[Data entries]
= Beginning of Section =

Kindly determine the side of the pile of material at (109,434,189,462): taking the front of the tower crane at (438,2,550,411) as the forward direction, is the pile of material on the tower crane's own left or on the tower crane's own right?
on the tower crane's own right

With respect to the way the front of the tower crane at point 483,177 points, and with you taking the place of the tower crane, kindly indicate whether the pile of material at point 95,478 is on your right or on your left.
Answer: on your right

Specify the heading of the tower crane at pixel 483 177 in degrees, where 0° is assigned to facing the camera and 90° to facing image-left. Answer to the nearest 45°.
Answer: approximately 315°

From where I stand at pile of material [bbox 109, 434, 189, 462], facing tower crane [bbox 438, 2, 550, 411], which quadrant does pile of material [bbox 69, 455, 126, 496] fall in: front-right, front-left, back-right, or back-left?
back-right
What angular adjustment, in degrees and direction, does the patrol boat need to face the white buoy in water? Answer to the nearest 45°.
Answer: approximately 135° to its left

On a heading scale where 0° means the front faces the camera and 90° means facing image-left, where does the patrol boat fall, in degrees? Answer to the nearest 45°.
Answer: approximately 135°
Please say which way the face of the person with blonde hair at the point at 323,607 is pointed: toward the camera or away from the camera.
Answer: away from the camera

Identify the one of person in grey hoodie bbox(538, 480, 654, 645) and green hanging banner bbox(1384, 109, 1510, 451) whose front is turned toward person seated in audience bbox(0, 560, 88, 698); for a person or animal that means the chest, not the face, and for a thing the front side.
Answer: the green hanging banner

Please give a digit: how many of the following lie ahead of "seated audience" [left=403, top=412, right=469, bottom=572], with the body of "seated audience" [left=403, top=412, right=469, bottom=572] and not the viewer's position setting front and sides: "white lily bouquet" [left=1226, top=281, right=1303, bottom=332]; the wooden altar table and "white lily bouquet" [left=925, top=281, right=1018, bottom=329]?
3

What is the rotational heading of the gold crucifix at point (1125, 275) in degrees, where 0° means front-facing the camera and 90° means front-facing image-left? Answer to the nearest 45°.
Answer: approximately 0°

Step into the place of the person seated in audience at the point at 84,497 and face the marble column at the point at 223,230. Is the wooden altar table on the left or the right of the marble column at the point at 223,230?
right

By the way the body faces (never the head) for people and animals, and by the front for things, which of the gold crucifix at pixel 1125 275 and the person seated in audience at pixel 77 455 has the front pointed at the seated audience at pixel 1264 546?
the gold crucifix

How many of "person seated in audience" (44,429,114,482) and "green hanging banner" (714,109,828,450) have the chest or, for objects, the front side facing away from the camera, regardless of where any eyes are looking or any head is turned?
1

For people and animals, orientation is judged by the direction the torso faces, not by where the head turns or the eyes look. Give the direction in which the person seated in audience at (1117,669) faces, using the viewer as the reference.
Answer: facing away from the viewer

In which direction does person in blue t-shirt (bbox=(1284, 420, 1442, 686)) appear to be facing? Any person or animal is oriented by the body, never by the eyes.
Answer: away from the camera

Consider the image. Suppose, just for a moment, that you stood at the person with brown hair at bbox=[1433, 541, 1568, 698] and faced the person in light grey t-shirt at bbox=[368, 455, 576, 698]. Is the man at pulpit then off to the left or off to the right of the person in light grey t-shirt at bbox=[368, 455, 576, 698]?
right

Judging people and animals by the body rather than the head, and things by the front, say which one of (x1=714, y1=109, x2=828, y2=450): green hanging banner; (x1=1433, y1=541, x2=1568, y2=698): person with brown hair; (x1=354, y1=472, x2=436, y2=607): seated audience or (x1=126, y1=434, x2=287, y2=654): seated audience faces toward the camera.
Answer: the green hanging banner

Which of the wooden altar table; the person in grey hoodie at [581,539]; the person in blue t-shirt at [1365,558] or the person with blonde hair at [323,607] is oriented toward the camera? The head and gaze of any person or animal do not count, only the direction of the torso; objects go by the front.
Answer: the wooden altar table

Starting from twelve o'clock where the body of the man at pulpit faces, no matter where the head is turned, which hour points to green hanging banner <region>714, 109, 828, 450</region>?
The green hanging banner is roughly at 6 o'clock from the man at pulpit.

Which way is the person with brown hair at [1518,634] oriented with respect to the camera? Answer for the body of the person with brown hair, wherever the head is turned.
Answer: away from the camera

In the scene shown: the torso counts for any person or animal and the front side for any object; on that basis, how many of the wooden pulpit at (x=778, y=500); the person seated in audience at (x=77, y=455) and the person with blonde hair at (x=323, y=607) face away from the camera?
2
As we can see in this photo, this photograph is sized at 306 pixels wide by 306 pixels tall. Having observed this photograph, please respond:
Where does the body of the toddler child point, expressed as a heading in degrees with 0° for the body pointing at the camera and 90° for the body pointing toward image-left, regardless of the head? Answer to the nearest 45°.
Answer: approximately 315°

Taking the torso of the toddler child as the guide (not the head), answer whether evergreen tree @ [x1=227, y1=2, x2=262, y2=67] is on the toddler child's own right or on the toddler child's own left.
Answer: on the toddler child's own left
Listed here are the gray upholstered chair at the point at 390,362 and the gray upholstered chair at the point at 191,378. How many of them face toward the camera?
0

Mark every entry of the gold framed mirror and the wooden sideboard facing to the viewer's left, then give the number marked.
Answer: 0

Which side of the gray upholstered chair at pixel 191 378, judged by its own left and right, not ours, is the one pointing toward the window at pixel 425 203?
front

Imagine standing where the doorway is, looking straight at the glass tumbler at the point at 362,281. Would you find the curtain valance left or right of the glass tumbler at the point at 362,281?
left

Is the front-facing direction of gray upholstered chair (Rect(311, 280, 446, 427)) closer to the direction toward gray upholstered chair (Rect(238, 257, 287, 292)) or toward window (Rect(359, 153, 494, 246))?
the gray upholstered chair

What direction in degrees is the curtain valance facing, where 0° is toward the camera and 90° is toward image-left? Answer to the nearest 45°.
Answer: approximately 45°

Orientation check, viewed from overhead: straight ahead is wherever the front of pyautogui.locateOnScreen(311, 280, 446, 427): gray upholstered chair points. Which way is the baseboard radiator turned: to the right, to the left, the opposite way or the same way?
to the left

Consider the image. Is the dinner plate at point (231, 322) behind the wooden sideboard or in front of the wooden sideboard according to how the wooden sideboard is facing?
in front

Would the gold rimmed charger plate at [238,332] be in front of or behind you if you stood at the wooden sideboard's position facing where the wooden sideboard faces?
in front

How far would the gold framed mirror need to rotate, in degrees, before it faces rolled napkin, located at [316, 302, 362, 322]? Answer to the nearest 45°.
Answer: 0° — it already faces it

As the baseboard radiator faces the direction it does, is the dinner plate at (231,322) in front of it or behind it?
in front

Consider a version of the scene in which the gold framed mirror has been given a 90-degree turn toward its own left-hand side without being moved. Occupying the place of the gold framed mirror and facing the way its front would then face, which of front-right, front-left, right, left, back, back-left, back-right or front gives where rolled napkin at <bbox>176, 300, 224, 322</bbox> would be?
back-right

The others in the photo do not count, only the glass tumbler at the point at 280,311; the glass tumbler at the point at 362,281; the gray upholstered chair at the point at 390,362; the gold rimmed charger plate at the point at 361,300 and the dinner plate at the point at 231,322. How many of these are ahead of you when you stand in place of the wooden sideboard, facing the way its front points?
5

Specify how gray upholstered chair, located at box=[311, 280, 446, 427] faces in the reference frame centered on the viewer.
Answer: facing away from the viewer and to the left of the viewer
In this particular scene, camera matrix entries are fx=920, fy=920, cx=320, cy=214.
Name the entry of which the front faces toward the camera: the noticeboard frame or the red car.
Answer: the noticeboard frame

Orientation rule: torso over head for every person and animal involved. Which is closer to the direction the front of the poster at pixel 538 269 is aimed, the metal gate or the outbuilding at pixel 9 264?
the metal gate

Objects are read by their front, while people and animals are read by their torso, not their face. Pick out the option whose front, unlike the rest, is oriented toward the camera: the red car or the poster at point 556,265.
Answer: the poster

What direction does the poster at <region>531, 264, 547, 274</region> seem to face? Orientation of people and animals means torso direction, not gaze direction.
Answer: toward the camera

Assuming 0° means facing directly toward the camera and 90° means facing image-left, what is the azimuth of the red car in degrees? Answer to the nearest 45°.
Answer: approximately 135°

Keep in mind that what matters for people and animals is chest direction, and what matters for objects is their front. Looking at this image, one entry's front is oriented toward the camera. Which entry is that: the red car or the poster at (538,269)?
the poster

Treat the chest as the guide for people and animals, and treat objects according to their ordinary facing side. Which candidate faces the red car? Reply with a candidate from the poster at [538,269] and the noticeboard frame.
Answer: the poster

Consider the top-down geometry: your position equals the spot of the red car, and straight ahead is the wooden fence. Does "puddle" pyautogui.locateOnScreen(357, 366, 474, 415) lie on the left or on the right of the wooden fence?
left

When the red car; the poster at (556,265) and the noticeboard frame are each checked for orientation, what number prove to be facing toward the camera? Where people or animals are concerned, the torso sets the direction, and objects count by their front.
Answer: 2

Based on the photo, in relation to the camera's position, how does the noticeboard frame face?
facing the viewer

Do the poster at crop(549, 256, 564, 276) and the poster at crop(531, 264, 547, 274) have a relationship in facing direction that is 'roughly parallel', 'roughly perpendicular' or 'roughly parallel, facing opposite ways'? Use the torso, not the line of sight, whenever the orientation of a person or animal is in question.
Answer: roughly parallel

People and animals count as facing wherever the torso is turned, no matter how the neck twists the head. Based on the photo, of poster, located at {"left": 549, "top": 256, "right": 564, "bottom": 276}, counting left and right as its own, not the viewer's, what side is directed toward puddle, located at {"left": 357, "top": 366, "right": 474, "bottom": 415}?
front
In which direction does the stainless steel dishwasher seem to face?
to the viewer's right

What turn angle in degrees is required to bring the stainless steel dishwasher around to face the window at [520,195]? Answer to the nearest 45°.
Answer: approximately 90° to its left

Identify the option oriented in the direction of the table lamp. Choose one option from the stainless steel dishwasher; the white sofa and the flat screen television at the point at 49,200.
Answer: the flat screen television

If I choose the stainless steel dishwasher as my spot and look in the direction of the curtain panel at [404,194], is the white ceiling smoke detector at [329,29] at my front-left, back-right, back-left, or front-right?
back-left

= End of Section =

## [Task details]
Rewrite the entries between the lines holding "Is the front-facing" and "Answer: approximately 45°", inclusive, as a numbered list with blank lines left out.

## [Response box]
1. Is the front-facing direction of gray upholstered chair (Rect(311, 280, 446, 427)) closer to the direction toward gray upholstered chair (Rect(238, 257, 287, 292)) or toward window (Rect(359, 153, 494, 246))?
2. the gray upholstered chair
3. What direction in degrees is the curtain valance facing, where 0° is toward the camera and 90° is toward image-left? Answer to the nearest 45°.
4. Answer: approximately 45°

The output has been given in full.